Bizler gönül coğrafyamızla aynı dili konuşuyoruz.
Her şeye rağmen Gazzeli çocuklar, geleceğe umutla bakıyorlar. Onlar biliyorlar ki, bir gün başkenti Kudüs olan nehirden denize uzanan özgür Filistin’de yaşayacaklarını.
Sayın Cumhurbaşkanımız BM Genel Kurulunda bugün maşeri vicdanlara seslenecek.
Gönül coğrafyamızla Ülkemizin arasına yüzyıl önce Sykes-Picot Antlaşması ile cetvelle çizen emperyalistler, bugünlerde ise güney sınırlarımız boyunca Akdeniz’e kadar uzanan bir teröristan devletçiği ile Türkiye’nin gönül coğrafyası arasındaki bağlantıyı kesmeye çalışmaktadırlar. Türkiye Yüzyılında hiçbir güç, gönül coğrafyamızla kucaklaşmamıza engel olamayacaktır.
Zalimlerin korkulu rüyası ve mazlumların umudu olan Cumhurbaşkanımız Sayın Recep Tayyip Erdoğan, BM Genel Kurulu kürsüsünden 14. kez yapacağı hitaplarında, tüm mazlumların gür sesi olarak maşeri vicdanlara seslenecektir. Artık uygar dünyaya, mazlum coğrafyalarda yaşanan insanlık suçuna daha fazla sessiz kalarak ortak olunmaması gerektiği, gün boş kınamalarla değil harekete geçme günü olduğunun mesajını verecektir.
Sayın Cumhurbaşkanımız 2014 yılında BM Genel Kurulunda; “Dünya beşten büyüktür, daha adil bir dünya mümkündür.” çıkışıyla mazlumların, sesi, nefesi ve umudu olmuştur.
Zengin maden yatakları üzerinde Kara Kıtanın açlıktan ölümü bekleyen çocukların, Gazze’de soykırımcı katil İsrail’in bombardımanları altında hayata gözlerini yeni açan sabi sübyanların, Doğu Türkistan’da Çin’in tecavüzlerine uğrayan soydaşlarımızın, Arakan’da Myanmar tarafından işkenceler yapılarak yurtlarından sürgün edilen Rohingya Müslümanların ve daha dünyanın birçok yerinde zalimlerin zulmü altında inim inim inleyen mazlumların umudu Türkiye’dir.

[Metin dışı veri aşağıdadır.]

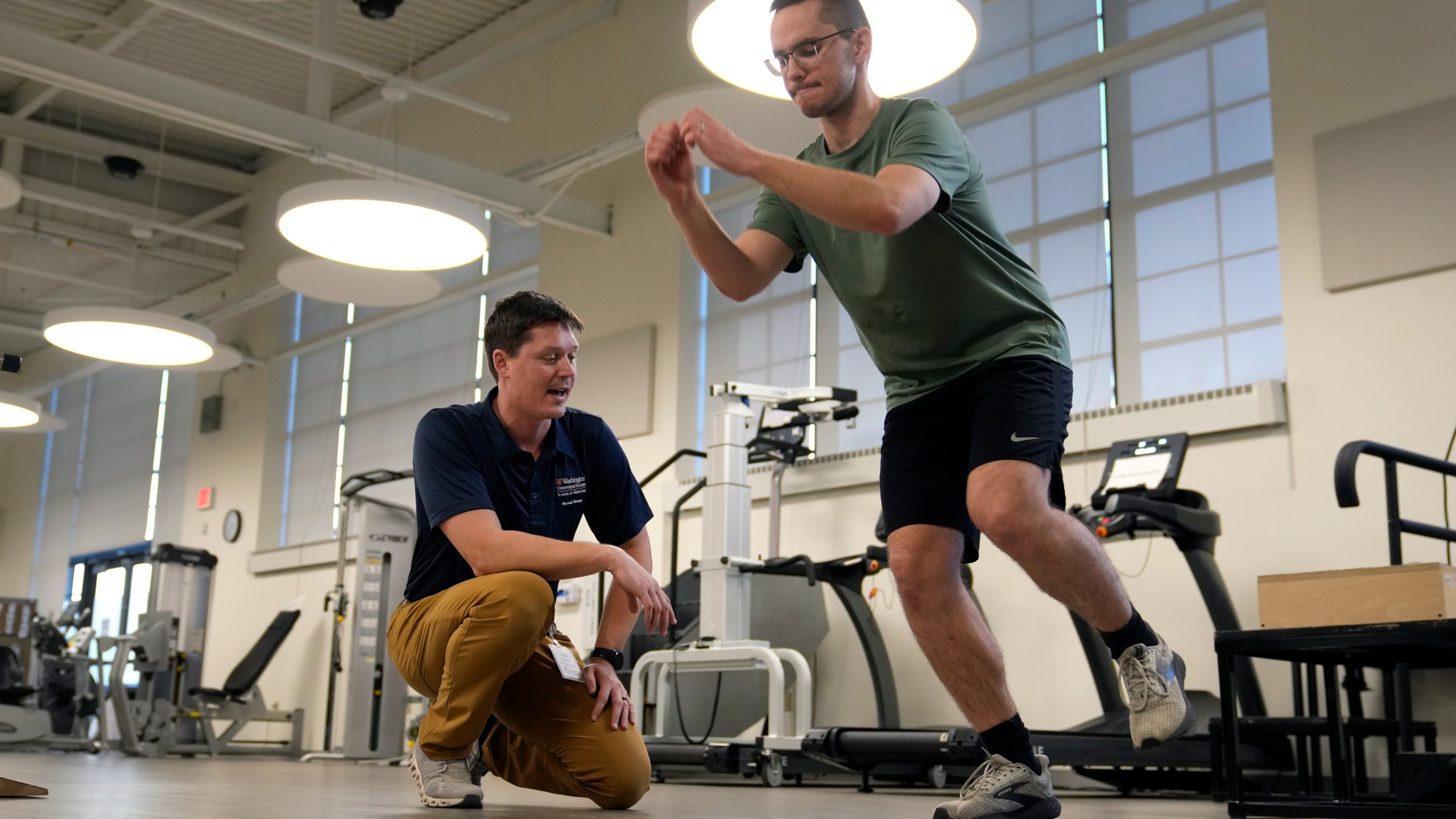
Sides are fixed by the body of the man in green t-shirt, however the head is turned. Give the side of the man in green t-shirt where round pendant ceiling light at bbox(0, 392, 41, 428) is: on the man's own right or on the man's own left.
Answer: on the man's own right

İçinde yaşadığımızı 21. Yüzyılda başta mazlum coğrafya olmak üzere dünyanın pek çok yerinde kundaktaki bebekler öldürüldüğü, kadınlar ve kızlar tecavüzlere uğradığı, gençlere envai türlü işkencelerin yapıldığı ve insanlar yaşadıkları yurtlarından sürgün edildiği böyle bir ortamda hiç medeni dünyadan bahsedile bilinir mi?
Siyonist katil İsrail sürülerinin, Anadolu topraklarının güvenliğinin başladığı Gazze’de bir yıldan beri işledikleri soykırımı durdurulamıyorsa Küresel Sistemler sınıfta kalmış demektir. Dünya barışını tesis etmekle ve dünyada yaşanan insan hakları ihlallerini önleme görevi olan uluslararası kurumlar iflas etmiştir. Güçlünün değil haklının güçlü olduğu yeni bir dünya düzenin kurulması artık bir zorunluluk haline gelmiştir.
Yaşanabilir bir dünya düzeni için yeniden büyük ve güçlü Türkiye güneşinin doğuşu çok yakındır. İslam’ın son kalesi olan Türkiye’nin Allah yar ve yardımcısı olsun.